Where the advantage actually lives now

Follow the logic to its end. If the model is a tiered, steadily cheapening, swappable utility, then the model cannot be your advantage. Your competitor can call the same one through the same API before the week is out.

What does not commoditize is everything around it. The proprietary data only you have. The workflow you have shaped to your customers and your domain. The judgment to know which task deserves the expensive model and which does not. And the verification that tells you the output is actually correct, which I keep returning to because it is the one part that does not get easier as the models get cheaper. That was the argument in Work Back from the Future State: the tools got cheap, which is exactly why the things that are not the tools got more valuable.

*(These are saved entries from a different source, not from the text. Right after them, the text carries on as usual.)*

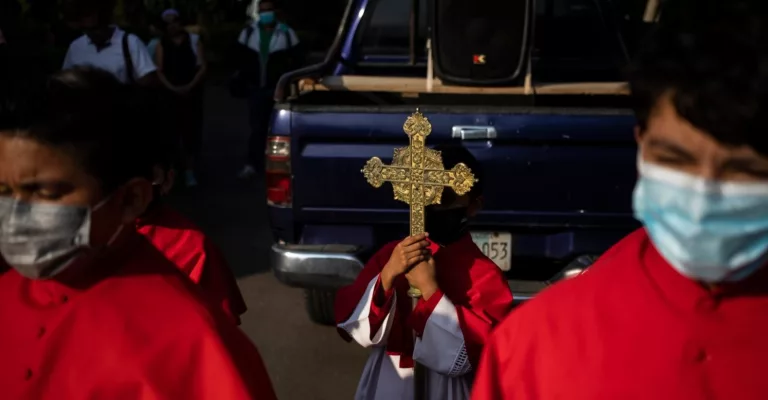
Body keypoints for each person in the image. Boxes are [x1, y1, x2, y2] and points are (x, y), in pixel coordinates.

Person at [471, 2, 768, 399]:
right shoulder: (537, 344)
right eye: (674, 159)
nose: (702, 194)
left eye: (742, 172)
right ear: (641, 144)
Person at [0, 67, 276, 399]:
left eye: (45, 193)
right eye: (3, 191)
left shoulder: (193, 343)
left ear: (131, 199)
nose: (17, 212)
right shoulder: (7, 292)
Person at [335, 145, 515, 400]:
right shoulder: (392, 255)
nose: (436, 206)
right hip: (390, 379)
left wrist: (430, 291)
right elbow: (355, 327)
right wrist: (387, 277)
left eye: (448, 198)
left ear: (474, 205)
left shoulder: (485, 274)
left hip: (449, 389)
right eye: (428, 197)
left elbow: (480, 354)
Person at [136, 155, 248, 325]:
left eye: (146, 176)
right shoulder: (87, 240)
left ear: (168, 179)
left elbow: (219, 333)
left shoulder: (195, 248)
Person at [236, 0, 302, 179]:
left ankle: (277, 166)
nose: (266, 14)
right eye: (263, 11)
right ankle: (252, 164)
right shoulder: (248, 32)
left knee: (277, 129)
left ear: (275, 11)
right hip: (256, 89)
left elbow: (297, 62)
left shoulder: (287, 34)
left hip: (277, 90)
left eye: (269, 10)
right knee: (257, 128)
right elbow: (239, 58)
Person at [155, 8, 207, 188]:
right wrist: (172, 88)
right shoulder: (161, 44)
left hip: (191, 94)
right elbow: (159, 70)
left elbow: (202, 66)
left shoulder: (193, 41)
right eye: (167, 23)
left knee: (190, 133)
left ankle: (189, 171)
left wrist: (189, 86)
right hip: (169, 95)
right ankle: (173, 171)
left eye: (174, 21)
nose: (172, 26)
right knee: (170, 133)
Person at [61, 0, 156, 85]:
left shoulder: (130, 43)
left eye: (97, 28)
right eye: (87, 30)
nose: (93, 34)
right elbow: (65, 81)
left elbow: (147, 82)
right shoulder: (76, 47)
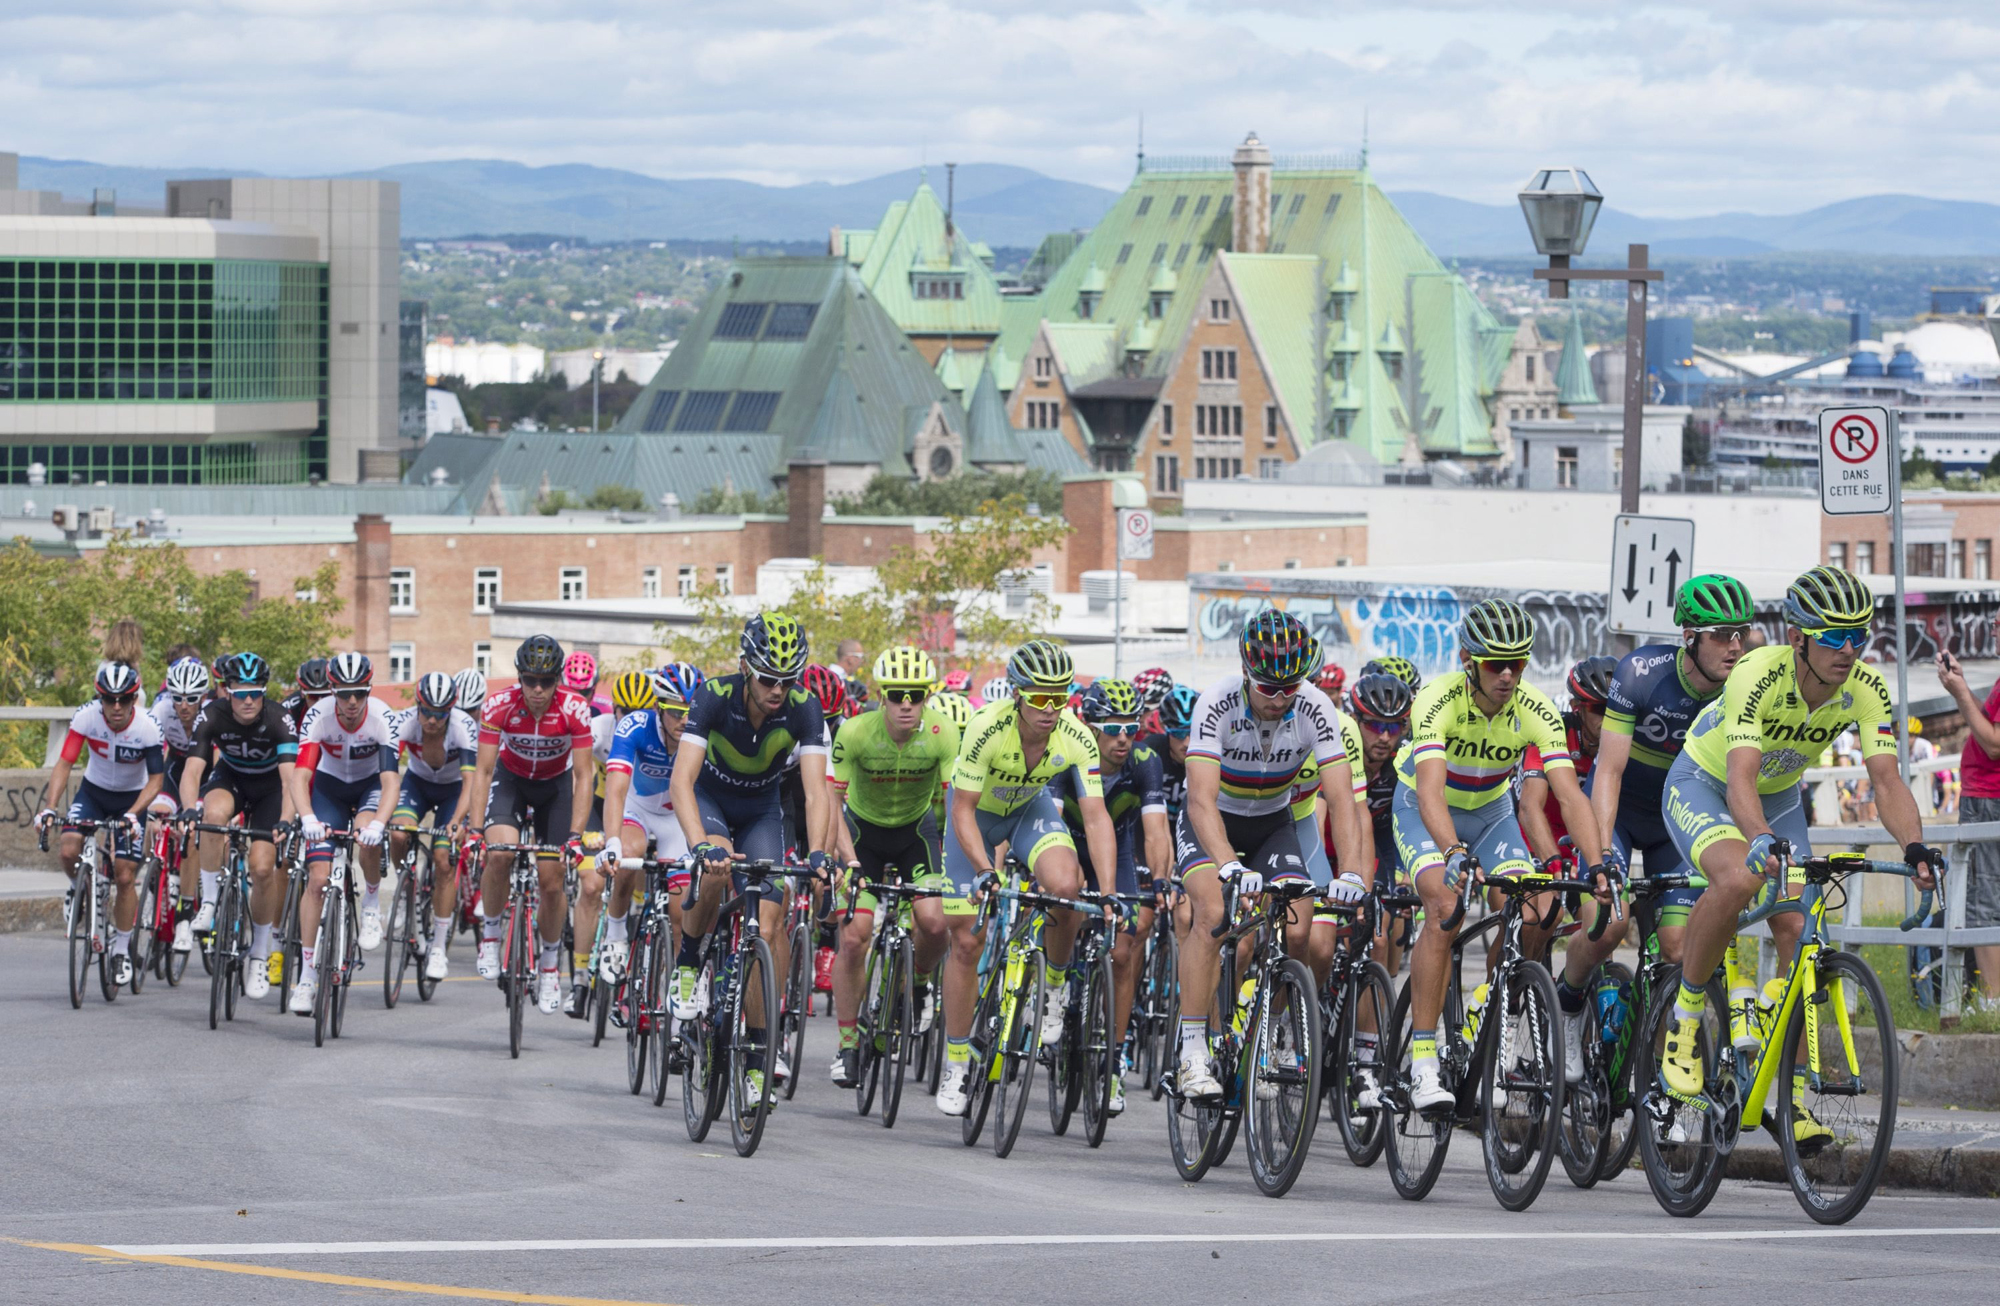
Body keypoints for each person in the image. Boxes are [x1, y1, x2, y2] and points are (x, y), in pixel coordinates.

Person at [1661, 566, 1941, 1145]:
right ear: (1798, 638)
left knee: (1802, 926)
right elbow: (1740, 778)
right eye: (1833, 636)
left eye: (1858, 636)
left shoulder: (1866, 688)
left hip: (1780, 796)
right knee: (1739, 879)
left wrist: (1915, 847)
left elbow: (1886, 781)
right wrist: (1759, 837)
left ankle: (1785, 1097)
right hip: (1706, 782)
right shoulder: (1755, 675)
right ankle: (1685, 1019)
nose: (1849, 649)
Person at [1392, 599, 1610, 1111]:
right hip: (1426, 810)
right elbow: (1428, 794)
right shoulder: (1435, 701)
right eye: (1496, 663)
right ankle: (1423, 1062)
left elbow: (1568, 793)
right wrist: (1452, 852)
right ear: (1469, 660)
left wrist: (1595, 860)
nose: (1509, 675)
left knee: (1539, 908)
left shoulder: (1534, 709)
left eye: (1519, 662)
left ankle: (1484, 1012)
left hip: (1491, 814)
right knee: (1446, 906)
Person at [1173, 611, 1368, 1099]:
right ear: (1245, 671)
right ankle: (1192, 1047)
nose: (1281, 699)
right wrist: (1228, 865)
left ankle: (1276, 1032)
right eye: (1268, 688)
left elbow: (1342, 799)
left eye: (1290, 687)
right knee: (1213, 913)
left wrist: (1350, 872)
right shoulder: (1215, 703)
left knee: (1300, 929)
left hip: (1274, 823)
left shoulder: (1315, 707)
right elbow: (1199, 800)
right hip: (1212, 819)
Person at [933, 639, 1117, 1115]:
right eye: (1039, 697)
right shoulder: (986, 727)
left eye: (1060, 698)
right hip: (975, 821)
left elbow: (1096, 818)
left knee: (1066, 888)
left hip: (1027, 814)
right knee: (968, 942)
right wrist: (984, 871)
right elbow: (963, 809)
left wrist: (1112, 892)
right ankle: (955, 1063)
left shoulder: (1075, 735)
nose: (1050, 708)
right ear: (1017, 694)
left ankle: (1053, 986)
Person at [669, 613, 832, 1098]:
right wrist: (698, 842)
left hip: (762, 810)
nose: (777, 689)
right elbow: (682, 780)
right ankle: (690, 961)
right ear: (745, 667)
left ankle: (760, 1056)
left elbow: (816, 793)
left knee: (767, 925)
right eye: (767, 678)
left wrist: (819, 853)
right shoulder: (713, 697)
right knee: (717, 867)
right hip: (712, 801)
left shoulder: (805, 709)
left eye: (787, 679)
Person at [1586, 574, 1752, 971]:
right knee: (1610, 926)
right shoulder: (1642, 673)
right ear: (1690, 636)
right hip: (1619, 814)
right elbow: (1608, 771)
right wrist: (1604, 852)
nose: (1735, 647)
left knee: (1678, 949)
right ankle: (1571, 1000)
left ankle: (1662, 1028)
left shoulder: (1745, 686)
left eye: (1741, 633)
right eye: (1721, 634)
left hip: (1675, 820)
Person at [825, 646, 959, 1088]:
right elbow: (832, 803)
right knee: (854, 935)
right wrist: (848, 861)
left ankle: (919, 983)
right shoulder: (856, 731)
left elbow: (957, 806)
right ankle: (847, 1044)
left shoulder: (943, 733)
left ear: (927, 697)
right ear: (882, 695)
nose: (906, 703)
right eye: (898, 694)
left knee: (936, 923)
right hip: (861, 835)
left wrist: (959, 865)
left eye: (916, 695)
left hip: (914, 836)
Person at [1048, 678, 1171, 1117]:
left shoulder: (1145, 762)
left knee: (1123, 949)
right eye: (1114, 728)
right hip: (1065, 842)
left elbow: (1156, 830)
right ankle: (1053, 989)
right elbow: (1054, 822)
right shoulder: (1068, 754)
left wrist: (1160, 879)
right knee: (1063, 904)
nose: (1123, 738)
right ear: (1091, 726)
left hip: (1114, 851)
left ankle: (1114, 1060)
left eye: (1131, 728)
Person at [469, 635, 597, 1015]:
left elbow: (584, 777)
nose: (538, 690)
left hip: (556, 788)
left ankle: (549, 965)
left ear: (559, 680)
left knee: (551, 880)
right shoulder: (499, 705)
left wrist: (575, 836)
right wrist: (476, 831)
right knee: (500, 855)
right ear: (519, 678)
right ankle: (491, 933)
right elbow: (484, 770)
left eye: (546, 681)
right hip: (512, 781)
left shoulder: (575, 708)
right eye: (530, 680)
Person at [33, 662, 166, 990]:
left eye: (124, 699)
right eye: (108, 699)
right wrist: (50, 807)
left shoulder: (148, 727)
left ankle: (121, 949)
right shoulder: (86, 717)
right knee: (67, 849)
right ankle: (81, 888)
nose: (116, 707)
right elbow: (64, 764)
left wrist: (135, 813)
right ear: (100, 698)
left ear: (134, 699)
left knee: (124, 875)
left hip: (132, 800)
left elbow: (156, 780)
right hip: (93, 792)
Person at [1516, 654, 1617, 1082]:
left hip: (1582, 844)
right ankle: (1516, 990)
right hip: (1535, 837)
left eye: (1615, 709)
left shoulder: (1620, 742)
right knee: (1541, 913)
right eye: (1598, 710)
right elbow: (1532, 808)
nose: (1608, 718)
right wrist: (1552, 866)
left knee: (1606, 924)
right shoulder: (1553, 733)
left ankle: (1573, 1006)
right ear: (1578, 708)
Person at [176, 652, 299, 1000]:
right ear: (227, 690)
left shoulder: (280, 720)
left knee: (262, 869)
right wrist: (188, 808)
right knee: (212, 817)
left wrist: (286, 821)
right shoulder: (211, 714)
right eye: (241, 692)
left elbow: (291, 781)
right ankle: (211, 902)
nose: (248, 700)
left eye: (256, 692)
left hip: (270, 791)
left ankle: (259, 954)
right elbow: (192, 770)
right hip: (231, 778)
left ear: (264, 692)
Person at [286, 652, 401, 1014]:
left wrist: (381, 823)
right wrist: (306, 817)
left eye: (360, 693)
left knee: (366, 831)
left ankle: (369, 904)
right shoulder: (317, 716)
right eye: (344, 693)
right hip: (329, 788)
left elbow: (391, 782)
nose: (352, 702)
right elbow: (301, 776)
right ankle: (306, 977)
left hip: (369, 787)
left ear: (369, 691)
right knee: (317, 881)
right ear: (332, 691)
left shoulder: (383, 718)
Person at [599, 665, 698, 988]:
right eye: (675, 711)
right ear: (658, 707)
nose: (684, 719)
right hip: (637, 809)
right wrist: (611, 841)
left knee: (681, 913)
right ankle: (615, 935)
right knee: (628, 853)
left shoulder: (701, 733)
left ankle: (677, 990)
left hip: (676, 819)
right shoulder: (634, 726)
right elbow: (615, 789)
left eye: (690, 711)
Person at [387, 671, 477, 982]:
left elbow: (471, 783)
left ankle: (438, 946)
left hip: (453, 791)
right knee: (398, 833)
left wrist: (456, 823)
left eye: (440, 714)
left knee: (444, 861)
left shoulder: (464, 727)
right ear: (417, 705)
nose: (433, 720)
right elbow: (385, 773)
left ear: (451, 711)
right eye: (426, 711)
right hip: (418, 784)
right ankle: (404, 887)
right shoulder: (405, 722)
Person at [1934, 647, 2000, 1007]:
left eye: (1999, 624)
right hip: (1988, 797)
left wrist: (1959, 693)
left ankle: (1992, 1001)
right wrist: (1960, 688)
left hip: (1990, 799)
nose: (1993, 630)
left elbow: (1993, 744)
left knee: (1982, 900)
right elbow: (1988, 719)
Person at [283, 658, 331, 734]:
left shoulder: (345, 705)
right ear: (302, 693)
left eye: (326, 695)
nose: (320, 702)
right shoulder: (290, 709)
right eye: (313, 696)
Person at [564, 649, 610, 717]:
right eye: (571, 692)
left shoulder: (606, 708)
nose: (577, 700)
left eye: (584, 693)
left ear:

The wave pushes value up the stack. It moves the durable advantage off the model, which everyone rents, and onto the things you build, own, and understand.


The models will keep coming

There will be another wave, probably inside the month. Some model you have not heard of will top some benchmark you have not seen, the group chat will light up, and someone will ask whether the team should switch.

If your architecture is built around one anointed model, that news is a fire drill every single time. If it is built to route work to the right tier and to swap models on a day's notice, the same news is just another Tuesday, and a slightly cheaper Tuesday than the last one. Stop trying to pick the model that wins. Build the thing that outlasts all of them.